La televisión nos ofrece, en tiempo presente, las imágenes del horror, escenas que identificamos con ese miedo común a todos los humanos, el del fin del mundo. O del mundo de cada cual, que es lo mismo. Vemos los cuerpos sin vida, los edificios derrumbados, las ruinas ocupando lo que fuera la ciudad, la miseria acomodando aún más su flaco trasero entre los lastimados supervivientes, y nos acongojamos. Podría habernos tocado a nosotros.

No nos ha tocado, pero podría. Y es bueno (aunque «bueno» no es la palabra adecuada en estas circunstancias) que veamos las imágenes, que nos estremezcamos viendo el dolor de estas gentes, que seamos conscientes del alcance de la tragedia.

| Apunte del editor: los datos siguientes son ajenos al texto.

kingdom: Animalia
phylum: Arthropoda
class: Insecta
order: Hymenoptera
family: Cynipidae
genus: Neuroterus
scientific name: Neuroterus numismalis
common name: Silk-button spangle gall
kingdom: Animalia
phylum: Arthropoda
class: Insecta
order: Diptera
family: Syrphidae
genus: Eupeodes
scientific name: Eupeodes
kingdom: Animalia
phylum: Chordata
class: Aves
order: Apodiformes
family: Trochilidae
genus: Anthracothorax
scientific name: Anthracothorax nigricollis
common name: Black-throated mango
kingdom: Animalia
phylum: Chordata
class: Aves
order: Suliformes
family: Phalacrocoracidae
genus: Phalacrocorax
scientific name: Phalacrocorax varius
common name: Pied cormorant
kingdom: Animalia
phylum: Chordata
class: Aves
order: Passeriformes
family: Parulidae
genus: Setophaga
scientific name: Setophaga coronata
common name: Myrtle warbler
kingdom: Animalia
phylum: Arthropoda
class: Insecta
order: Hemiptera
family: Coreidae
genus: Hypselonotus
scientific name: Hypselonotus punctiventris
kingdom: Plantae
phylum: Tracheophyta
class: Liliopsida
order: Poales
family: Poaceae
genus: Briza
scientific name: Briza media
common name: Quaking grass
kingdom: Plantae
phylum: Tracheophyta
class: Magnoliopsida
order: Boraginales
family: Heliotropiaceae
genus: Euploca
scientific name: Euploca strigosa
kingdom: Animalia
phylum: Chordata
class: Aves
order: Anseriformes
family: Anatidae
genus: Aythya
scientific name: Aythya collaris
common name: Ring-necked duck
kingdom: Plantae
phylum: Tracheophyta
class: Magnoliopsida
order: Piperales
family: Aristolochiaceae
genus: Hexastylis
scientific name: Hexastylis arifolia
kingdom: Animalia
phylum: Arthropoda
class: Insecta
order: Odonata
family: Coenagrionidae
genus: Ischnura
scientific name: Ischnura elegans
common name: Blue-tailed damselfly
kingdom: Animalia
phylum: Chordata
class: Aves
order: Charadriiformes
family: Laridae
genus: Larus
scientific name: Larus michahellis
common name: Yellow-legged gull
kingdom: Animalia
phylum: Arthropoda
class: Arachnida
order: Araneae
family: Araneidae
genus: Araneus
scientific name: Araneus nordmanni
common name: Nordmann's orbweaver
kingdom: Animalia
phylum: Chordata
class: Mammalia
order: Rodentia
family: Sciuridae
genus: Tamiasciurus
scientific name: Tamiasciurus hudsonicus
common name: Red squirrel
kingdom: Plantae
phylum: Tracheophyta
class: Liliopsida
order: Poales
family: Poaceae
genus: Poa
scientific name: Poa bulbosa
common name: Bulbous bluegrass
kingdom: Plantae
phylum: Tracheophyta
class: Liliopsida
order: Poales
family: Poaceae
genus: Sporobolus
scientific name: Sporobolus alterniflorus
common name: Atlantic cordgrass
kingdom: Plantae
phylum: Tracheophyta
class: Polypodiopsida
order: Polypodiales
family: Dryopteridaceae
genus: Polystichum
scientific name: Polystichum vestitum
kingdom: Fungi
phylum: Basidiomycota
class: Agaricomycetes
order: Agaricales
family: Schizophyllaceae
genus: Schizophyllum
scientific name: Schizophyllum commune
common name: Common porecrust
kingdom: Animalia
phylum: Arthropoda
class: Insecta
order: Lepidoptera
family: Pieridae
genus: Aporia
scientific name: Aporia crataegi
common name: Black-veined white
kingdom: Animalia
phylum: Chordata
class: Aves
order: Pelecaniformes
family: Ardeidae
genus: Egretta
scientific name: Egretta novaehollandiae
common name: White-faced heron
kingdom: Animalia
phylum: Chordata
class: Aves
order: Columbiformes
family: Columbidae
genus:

Es bueno (y vuelvo a sentir que la palabra chirría en este artículo) porque el hombre, por desgracia, necesita constantemente el estímulo visual para compadecerse. De nuevo el refranero español, tan cruel, tan certero, nos lo recuerda: «Ojos que no ven, corazón que no siente». Miremos, pues, a Haití. Teníamos olvidadas sus fatigas, nadie se acordaba de que hay niños haitianos que comen galletas elaboradas con barro para acallar los ruidos de su hambre. Este terremoto nos ha puesto a los haitianos delante de los ojos, los ha metido en nuestros hogares. Nos toca ayudarlos. Ahora. Ahora.